Doherty conducted her study to describe the experiences of women who chose midwives as their health care providers throughout the lifespan. She and her team interviewed 12 women who had received prenatal, birth, postnatal, well-woman gynecologic, contraceptive, and primary health care services from midwives.

Five themes emerged from the data. As a member of the ACNM communications team, I’m particularly interested in two of them: 1) decision to seek midwifery care and 2) midwives as primary health care providers throughout the lifespan.

What Makes Women Choose Midwives?

That’s the million-dollar question here at ACNM. We exist to support and promote certified nurse-midwives and certified midwives. We know midwifery patients are extremely satisfied with their care. But how do we get a woman who has never considered a midwife to realize what she’s missing?

The women in Doherty’s study said they chose a midwife because of:
  • a brochure from a midwifery practice along with one from ACNM that exuded “competence, confidence, compassion, and kindness.” (Go, ACNM Communications Department!)
  • the recommendation of friends who had already given birth and had a positive experience with midwifery.
  • an obstetrician’s recommendation.
  • an insurance company’s recommendation.
Midwives as Primary Health Care Providers

All 12 of the women in this study discovered that midwives provide services beyond prenatal, birth, and postnatal care. Just among this sample of 12 women, midwifery services included:
  • Contraceptive care
  • Treatment for vaginal infections
  • Flu shot administration
  • Throat culture
  • Annual exam
  • Pap smear
  • Treatment referral and support for postpartum depression
  • Other health care referrals and recommendations for both patient and family members
Because this study was a phenomenological study, small sample size is not considered a limitation. However, Doherty notes that because her study focused on a “self-selective and purposive sample,” its results are not representative of all women. The majority of women were Caucasian, highly educated, married to their child’s father, and self-identified as “middle class.” Still, there’s a lot to learn from their answers…

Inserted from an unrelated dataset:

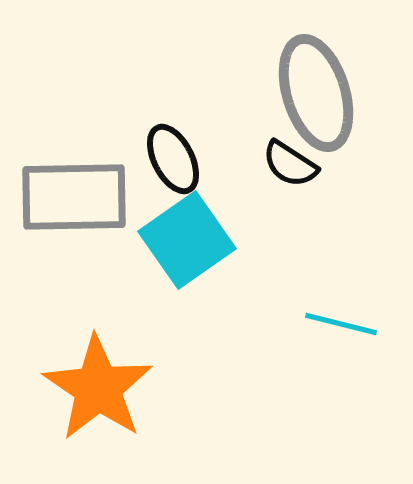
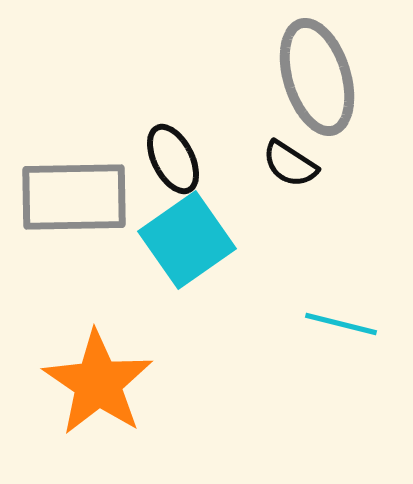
gray ellipse: moved 1 px right, 16 px up
orange star: moved 5 px up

…and a lot to add! Here’s where you chime in. What made you decide to choose a midwife? And what health care services do you receive from your midwife?


Anonymous said...

As a lifelong OB/family practice client, I switched to a midwife for baby # 7 because I wanted someone to actually BE THERE for the birth. She ended up running interference for me, keeping the nurses at the hospital so far back I don't know if they would have been nice or mean without her there. She also was kind and compassionate in appointments. She listened like no one else has to me and my wishes for birth. She never did anything without asking (except try to turn the OP baby head as I remember and I likely wouldn't have been able to do anything to give permission anyway...I was pushing as she did it, and if it worked it would have been wonderful). I have yet to decide if I want to use her for all care. I hadn't realized that she could be my primary care provider until late after the birth reading an article somewhere to that effect. She did say at my 6 week, "I'd like to see you for more than just this birth." I didn't get that she was saying primary care, and thought she just wanted to stay in touch and maybe do my pap etc. I now know she could be my provider and my child's provider. One thing that's good is my family doctor and my midwife communicate well, and so therefore, I feel care between the two is seamless.

Certified Nurse Midwife said...

Excellent compilation of information. I work as a certified nurse midwife at a local hospital and love helping women through the life cycle of pregnancy happily and successfully. It is a truly rewarding process. I would encourage all women to consider partnering with a midwife when they become pregnant. It is nice to form a strong female bond during that time of your life.